Но летом 1945-го, после следствия и приговора, Солженицын едва освоил тюремный ликбез. С начала августа из Бутырок его перевели на Красную Пресню, в битком набитую пересыльную тюрьму — столицу ГУЛАГа, центр общесоюзной зоны. «Обливались мы п'oтом от каждого движения, после еды просто лило. В камере, немного больше средней жилой комнаты, помещалось сто человек, сжаты были, ступить на пол ногой уже нельзя. А два маленьких окошка были загорожены намордниками из железных листов». Лёжа на грязном полу с поджатыми ногами или по-пластунски подползая к нижним нарам, Солженицын постигал кодекс чести зэка категории 58-10: не искать защиты у блатарей, когда урки-малолетки выхватывают из рук вещи и продукты, иначе призн'aешь над собой власть пахана; не улучшать своё положение за счёт товарища по несчастью, иначе — чем ты лучше урки?
Но как вязался этот кодекс с инстинктом выживания? Настоящую лагерную науку Солженицын услышал от соседа по нарам, спецнарядника с жестоким и решительным выражением лица. «С усмешкой, как смотрят на двухнедельных щенят, смотрел он на наше первое барахтанье». Старожил объяснял несмышлёнышам, чт'o их ждет в лагере, и поучал: никому не верить, кроме себя; оглядываться, не подбирается ли кто укусить; усвоить, что ничего не делается даром, а главное — избегать
Признав уроки сурового лагерника резонными, Солженицын позже спросит себя, бывшего зэка (как спрашивал себя — офицера и командира): а где же мера цены, где её край? И каждый свой шаг будет поверять по самому строгому счету, и будет клеймить себя за все ошибки, просчёты, желания, намерения. Он расскажет, как летом 1945-го рвался добровольно из душных камер краснопресненской пересылки на работы к пристани Москвы-реки, где разгружался лес — за право целый день дышать воздухом, беспрепятственно пользоваться уборной, получить вечером лишних сто граммов хлеба. Но не простит себе, а выставит напоказ свое малодушие: «Когда нас там построили первый раз, и нарядчик пошёл вдоль строя выбрать глазами временных командиров — моё ничтожное сердце рвалось из-под шерстяной гимнастёрки: меня! меня! меня назначь. Меня не назначили. Да зачем я этого и хотел? Только бы наделал ещё позорных ошибок».
Меж тем пересыльная тюрьма имела для арестанта-новичка два важных плюса. Во-первых, давала время постепенно войти в лагерный и барачный быт. «В один шаг такого перехода не могло бы выдержать сердце человека. В этом мороке не могло бы так сразу разобраться его сознание». Во-вторых, здесь возникала иллюзия связи с домом.

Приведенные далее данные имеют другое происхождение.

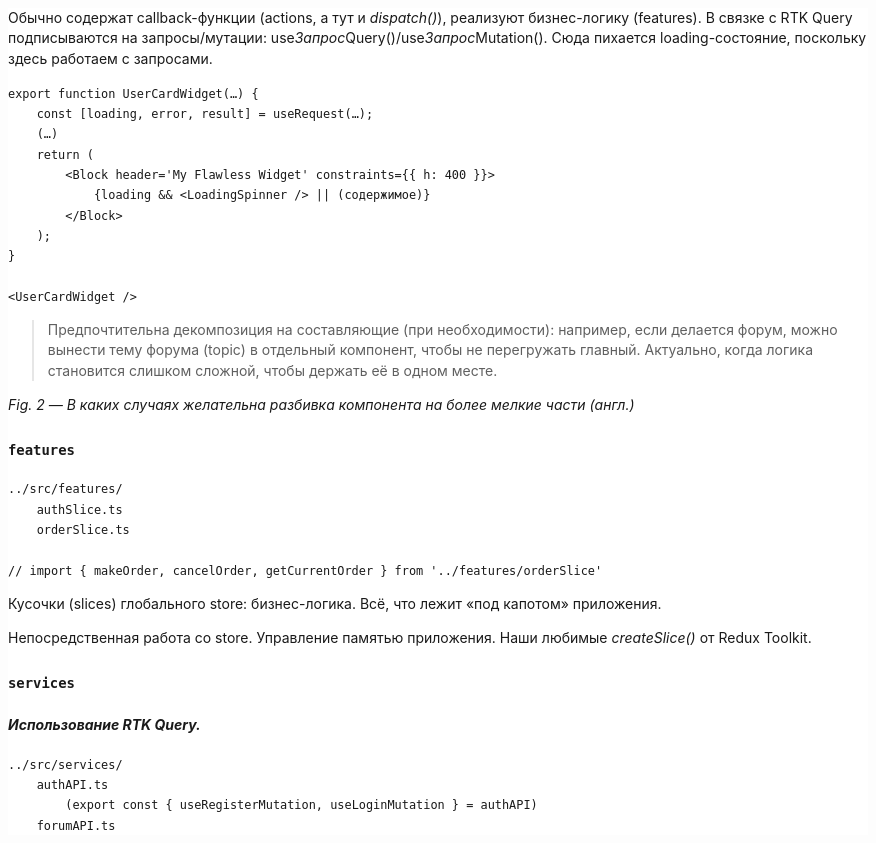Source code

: [`DashboardFrameGraphWidget` → `../src/widgets/Dashboard/Frame/Graph/Widget`]: #
[
	Dashboard/
		Widget.tsx
			(export function DashboardWidget(…) { … })
		Frame/
			Widget.tsx
				(export function DashboardFrameWidget(…) { … })
			Graph/
				Widget.tsx
					(export function DashboardFrameGraphWidget(…) { … })
	// import { DashboardFrameGraphWidget } from '../widgets/Dashboard/Frame/Graph/Widget'
]: #

Обычно содержат callback-функции (actions, а тут и *dispatch()*), реализуют бизнес-логику (features).
В связке с RTK Query подписываются на запросы/мутации: use*Запрос*Query()/use*Запрос*Mutation().
Сюда пихается loading-состояние, поскольку здесь работаем с запросами.

	export function UserCardWidget(…) {
		const [loading, error, result] = useRequest(…);
		(…)
		return (
			<Block header='My Flawless Widget' constraints={{ h: 400 }}>
				{loading && <LoadingSpinner /> || (содержимое)}
			</Block>
		);
	}

	<UserCardWidget />

> Предпочтительна декомпозиция на составляющие (при необходимости): например, если делается форум, можно вынести тему форума (topic) в отдельный компонент, чтобы не перегружать главный. Актуально, когда логика становится слишком сложной, чтобы держать её в одном месте.

*Fig. 2 — В каких случаях желательна разбивка компонента на более мелкие части (англ.)*

### `features`
	../src/features/
		authSlice.ts
		orderSlice.ts

	// import { makeOrder, cancelOrder, getCurrentOrder } from '../features/orderSlice'

Кусочки (slices) глобального store: бизнес-логика. Всё, что лежит «под капотом» приложения.

Непосредственная работа со store. Управление памятью приложения. Наши любимые *createSlice()* от Redux Toolkit.

### `services`
#### *Использование RTK Query.*
	../src/services/
		authAPI.ts
			(export const { useRegisterMutation, useLoginMutation } = authAPI)
		forumAPI.ts
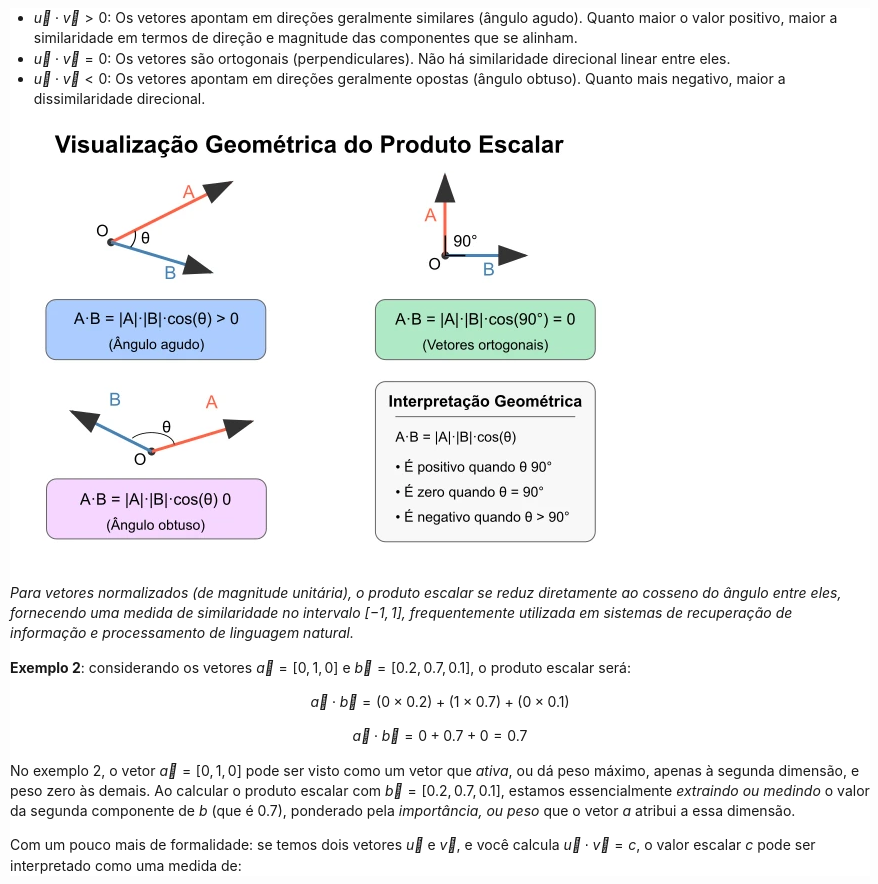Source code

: - $\vec{u} \cdot \vec{v} > 0$: Os vetores apontam em direções geralmente similares (ângulo agudo). Quanto maior o valor positivo, maior a similaridade em termos de direção e magnitude das componentes que se alinham.
- $\vec{u} \cdot \vec{v} = 0$: Os vetores são ortogonais (perpendiculares). Não há similaridade direcional linear entre eles.
- $\vec{u} \cdot \vec{v} < 0$: Os vetores apontam em direções geralmente opostas (ângulo obtuso). Quanto mais negativo, maior a dissimilaridade direcional.

![imagem mostrando três vetores exemplificando os resultados do produto escalar](/assets/images/produto-escalar1.webp)

*Para vetores normalizados (de magnitude unitária), o produto escalar se reduz diretamente ao cosseno do ângulo entre eles, fornecendo uma medida de similaridade no intervalo $[-1, 1]$, frequentemente utilizada em sistemas de recuperação de informação e processamento de linguagem natural.*

**Exemplo 2**: considerando os vetores $\vec{a} = [0, 1, 0]$ e $\vec{b} = [0.2, 0.7, 0.1]$, o produto escalar será:

$$
\vec{a} \cdot \vec{b} = (0 \times 0.2) + (1 \times 0.7) + (0 \times 0.1)
$$

$$
\vec{a} \cdot \vec{b} = 0 + 0.7 + 0 = 0.7
$$

No exemplo 2, o vetor $\vec{a} = [0, 1, 0]$ pode ser visto como um vetor que *ativa*, ou dá peso máximo, apenas à segunda dimensão, e peso zero às demais. Ao calcular o produto escalar com $\vec{b} = [0.2, 0.7, 0.1]$, estamos essencialmente *extraindo ou medindo* o valor da segunda componente de $b$ (que é $0.7$), ponderado pela *importância, ou peso* que o vetor $a$ atribui a essa dimensão.

Com um pouco mais de formalidade: se temos dois vetores $\vec{u}$ e $\vec{v}$, e você calcula $\vec{u} \cdot \vec{v} = c$, o valor escalar $c$ pode ser interpretado como uma medida de:


[^1]: VASWANI, Ashish et al. Attention is all you need. In: ADVANCES IN NEURAL INFORMATION PROCESSING SYSTEMS, 30., 2017, Long Beach. Proceedings of the [...]. Red Hook: Curran Associates, Inc., 2017. p. 5998-6008. Disponível em: [https://papers.nips.cc/paper_files/paper/2017/file/3f5ee243547dee91fbd053c1c4a845aa-Paper.pdf](https://papers.nips.cc/paper_files/paper/2017/file/3f5ee243547dee91fbd053c1c4a845aa-Paper). Acesso em: 09 fevereiro 2024.
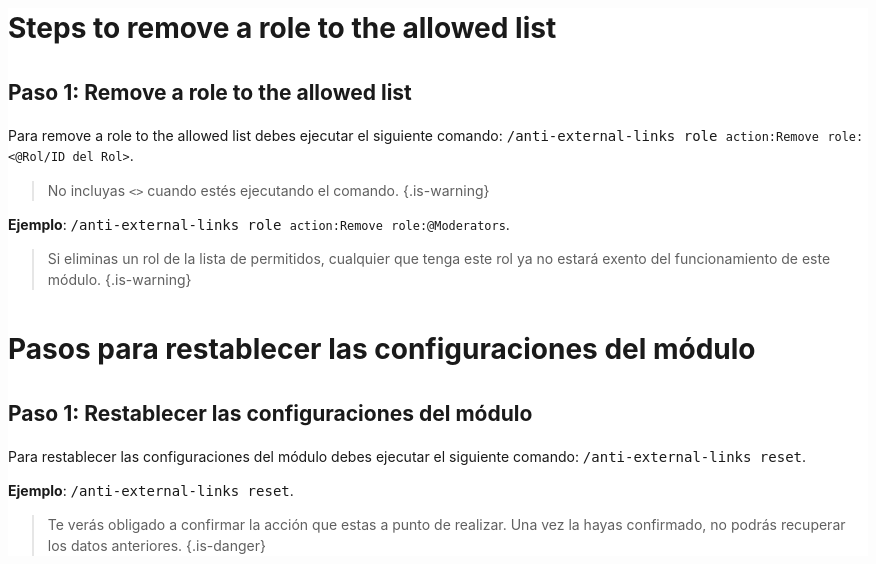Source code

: # Steps to remove a role to the allowed list

## **Paso 1**: Remove a role to the allowed list

Para remove a role to the allowed list debes ejecutar el siguiente comando: <kbd>/anti-external-links role ``action:Remove`` ``role:<@Rol/ID del Rol>``</kbd>.

> No incluyas ``<>`` cuando estés ejecutando el comando.
{.is-warning}

**Ejemplo**: <kbd>/anti-external-links role ``action:Remove`` ``role:@Moderators``</kbd>.

> Si eliminas un rol de la lista de permitidos, cualquier que tenga este rol ya no estará exento del funcionamiento de este módulo.
{.is-warning}

# Pasos para restablecer las configuraciones del módulo

## **Paso 1**: Restablecer las configuraciones del módulo

Para restablecer las configuraciones del módulo debes ejecutar el siguiente comando: <kbd>/anti-external-links reset</kbd>.

**Ejemplo**: <kbd>/anti-external-links reset</kbd>.

> Te verás obligado a confirmar la acción que estas a punto de realizar. Una vez la hayas confirmado, no podrás recuperar los datos anteriores.
{.is-danger}
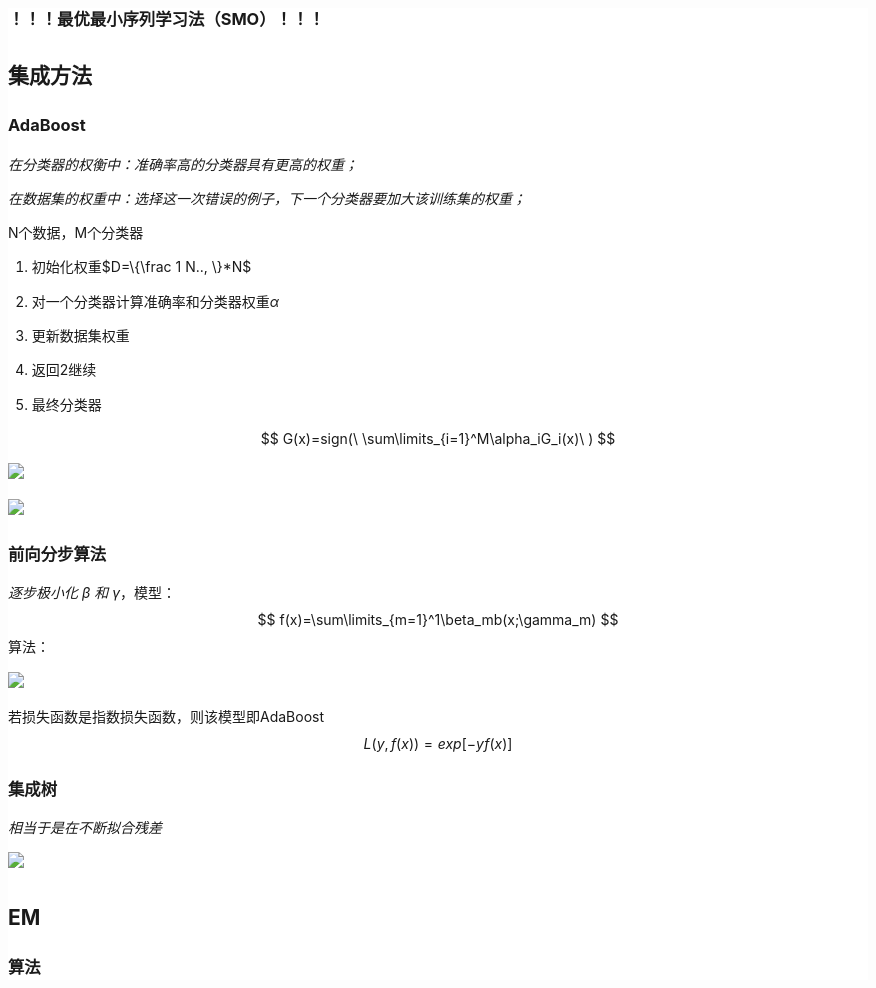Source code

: 

### ！！！最优最小序列学习法（SMO）！！！

## 集成方法

### AdaBoost

*在分类器的权衡中：准确率高的分类器具有更高的权重；*

*在数据集的权重中：选择这一次错误的例子，下一个分类器要加大该训练集的权重；*

N个数据，M个分类器

1. 初始化权重$D=\{\frac 1 N.., \}*N$

2. 对一个分类器计算准确率和分类器权重$\alpha$
3. 更新数据集权重
4. 返回2继续
5. 最终分类器

$$
G(x)=sign(\ \sum\limits_{i=1}^M\alpha_iG_i(x)\ )
$$

![](https://wyj-bck.oss-cn-guangzhou.aliyuncs.com/pic/20221111004815.png)

![](https://wyj-bck.oss-cn-guangzhou.aliyuncs.com/pic/20221111004831.png)

### 前向分步算法

*逐步极小化* $\beta$ *和* $\gamma$，模型：
$$
f(x)=\sum\limits_{m=1}^1\beta_mb(x;\gamma_m)
$$
算法：

![](https://wyj-bck.oss-cn-guangzhou.aliyuncs.com/pic/20221113161729.png)

若损失函数是指数损失函数，则该模型即AdaBoost
$$
L(y,f(x))=exp[-yf(x)]
$$

### 集成树

*相当于是在不断拟合残差*

![](https://wyj-bck.oss-cn-guangzhou.aliyuncs.com/pic/20221113174035.png)

## EM

### 算法
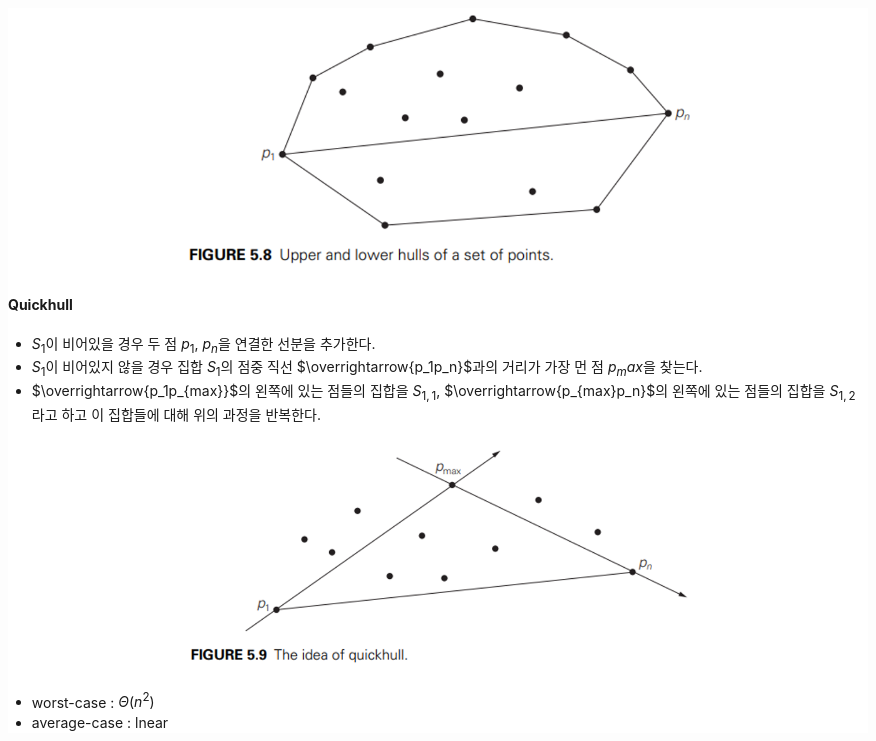 <p align="center"><img src="/assets/img/%5BAL%5D6/ch1.png" width="60%" height="60%"></p>

#### Quickhull 
- $S_1$이 비어있을 경우 두 점 $p_1$, $p_n$을 연결한 선분을 추가한다.
- $S_1$이 비어있지 않을 경우 집합 $S_1$의 점중 직선 $\overrightarrow{p_1p_n}$과의 거리가 가장 먼 점 $p_max$을 찾는다.
- $\overrightarrow{p_1p_{max}}$의 왼쪽에 있는 점들의 집합을 $S_{1,1}$, $\overrightarrow{p_{max}p_n}$의 왼쪽에 있는 점들의 집합을 $S_{1,2}$라고 하고 이 집합들에 대해 위의 과정을 반복한다.

<p align="center"><img src="/assets/img/%5BAL%5D6/qh.png" width="60%" height="60%"></p>

- worst-case : $\Theta(n^2)$
- average-case : lnear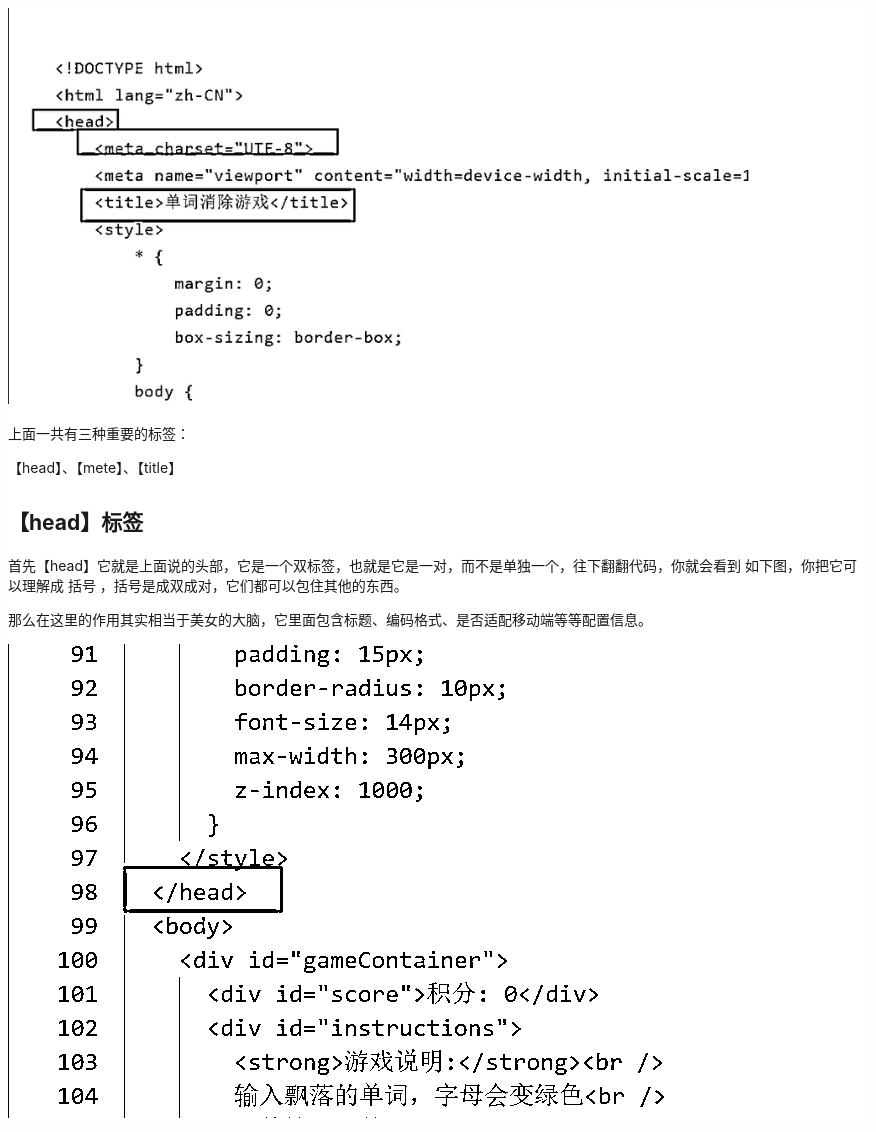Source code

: ![](img/ea437949cea3d472c541ff17219271d8.png)

上面一共有三种重要的标签：

【head】、【mete】、【title】

## 【head】标签

首先【head】它就是上面说的头部，它是一个双标签，也就是它是一对，而不是单独一个，往下翻翻代码，你就会看到 如下图，你把它可以理解成 括号 ，括号是成双成对，它们都可以包住其他的东西。

那么在这里的作用其实相当于美女的大脑，它里面包含标题、编码格式、是否适配移动端等等配置信息。

![](img/15fdbf43e41adde7783f7964b0f31894.png)
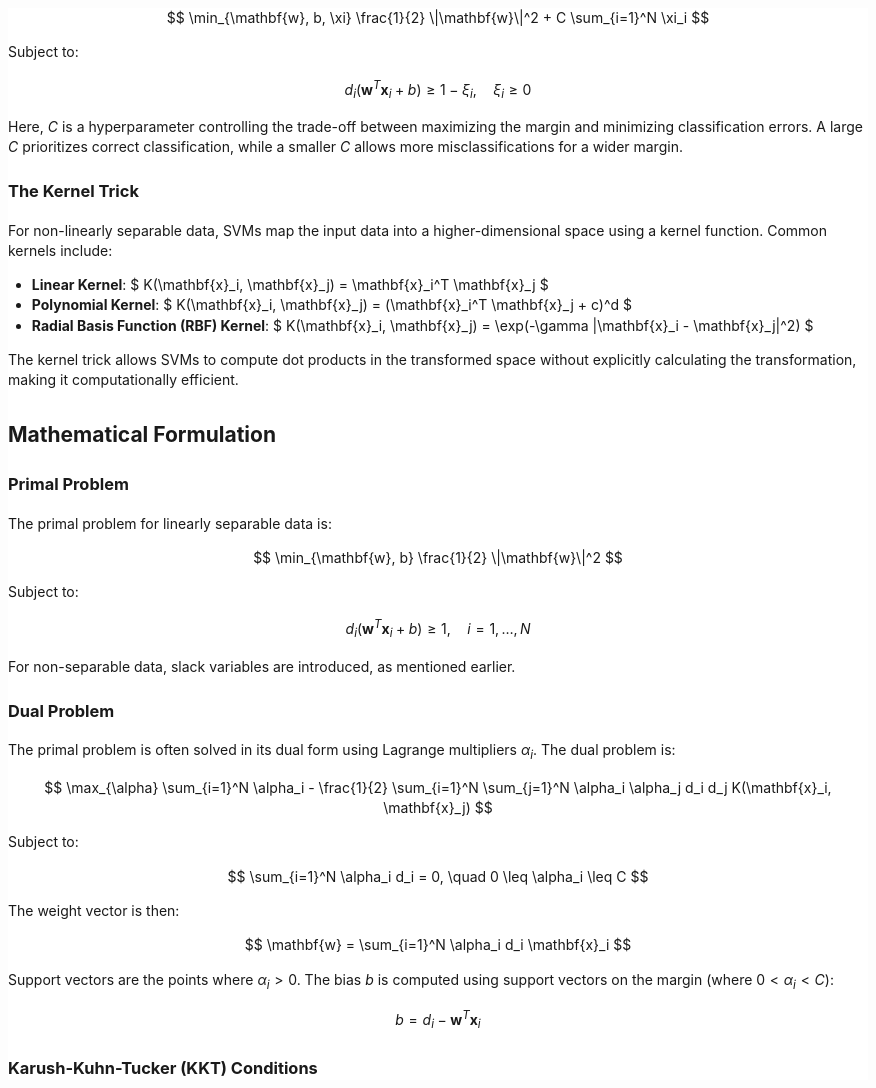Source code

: $$ \min_{\mathbf{w}, b, \xi} \frac{1}{2} \|\mathbf{w}\|^2 + C \sum_{i=1}^N \xi_i $$

Subject to:

$$ d_i (\mathbf{w}^T \mathbf{x}_i + b) \geq 1 - \xi_i, \quad \xi_i \geq 0 $$

Here, $C$ is a hyperparameter controlling the trade-off between maximizing the margin and minimizing classification errors. A large $C$ prioritizes correct classification, while a smaller $C$ allows more misclassifications for a wider margin.

### The Kernel Trick

For non-linearly separable data, SVMs map the input data into a higher-dimensional space using a kernel function. Common kernels include:

- **Linear Kernel**: $ K(\mathbf{x}_i, \mathbf{x}_j) = \mathbf{x}_i^T \mathbf{x}_j $
- **Polynomial Kernel**: $ K(\mathbf{x}_i, \mathbf{x}_j) = (\mathbf{x}_i^T \mathbf{x}_j + c)^d $
- **Radial Basis Function (RBF) Kernel**: $ K(\mathbf{x}_i, \mathbf{x}_j) = \exp(-\gamma \|\mathbf{x}_i - \mathbf{x}_j\|^2) $

The kernel trick allows SVMs to compute dot products in the transformed space without explicitly calculating the transformation, making it computationally efficient.

## Mathematical Formulation

### Primal Problem

The primal problem for linearly separable data is:

$$ \min_{\mathbf{w}, b} \frac{1}{2} \|\mathbf{w}\|^2 $$

Subject to:

$$ d_i (\mathbf{w}^T \mathbf{x}_i + b) \geq 1, \quad i = 1, \ldots, N $$

For non-separable data, slack variables are introduced, as mentioned earlier.

### Dual Problem

The primal problem is often solved in its dual form using Lagrange multipliers $\alpha_i$. The dual problem is:

$$ \max_{\alpha} \sum_{i=1}^N \alpha_i - \frac{1}{2} \sum_{i=1}^N \sum_{j=1}^N \alpha_i \alpha_j d_i d_j K(\mathbf{x}_i, \mathbf{x}_j) $$

Subject to:

$$ \sum_{i=1}^N \alpha_i d_i = 0, \quad 0 \leq \alpha_i \leq C $$

The weight vector is then:

$$ \mathbf{w} = \sum_{i=1}^N \alpha_i d_i \mathbf{x}_i $$

Support vectors are the points where $\alpha_i > 0$. The bias $b$ is computed using support vectors on the margin (where $0 < \alpha_i < C$):

$$ b = d_i - \mathbf{w}^T \mathbf{x}_i $$

### Karush-Kuhn-Tucker (KKT) Conditions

В июле Наташа прилетела на две недели в Москву, поскольку теперь в столице соединилось всё самое важное в её жизни: тюрьма, где был Саня, и Московский университет, где был шанс поступить в аспирантуру. Своими глазами увидела крепостную стену, протянувшуюся на квартал по Новослободской улице, железные ворота Бутырок. Посылала передачи — продукты, бельё, полотенца… В справочном отделе МГБ на Кузнецком мосту ей разъяснили приговор и — удача! — дали разрешение переписываться. Уже в Ростове она получила «шифрованное» письмо от тёти Верони: «Шурочку видела только один раз. Она возвращалась со своими подругами с разгрузки дров на Москве-реке. Выглядит замечательно, загорелая, бодрая, весёлая, рот до ушей, зубы так и сверкают».
Своё первое письмо жене Солженицын-зэк отправил с Красной Пресни 5 августа, ровно через полгода после последнего фронтового. Четыре мелко исписанные, процарапанные бледным карандашам странички, сложенные в треугольник, а вслед за ним и ещё один, принесли, однако, не только радость, но и недоумение. «Я узнал, что ты жива, здорова и свободна», — восклицал он. «В начале переживал за тебя, очень опасался, что побеспокоили тебя. Хочется узнать, что этого не произошло». «Как он может так писать, — пугалась тёща. — Почему ты вдруг могла быть “несвободна”?» На этот вопрос Наташа отвечала по-разному, в разное время. Но тогда, в 45-м, ей было всё абсолютно понятно: письма, которые с фронта писал муж, не были сплошь невинны, ведь не только Коке, но и ей Саня сообщал про «войну после войны», про начало партийно-литературной борьбы, в которой не все члены пятёрки будут идти его путем.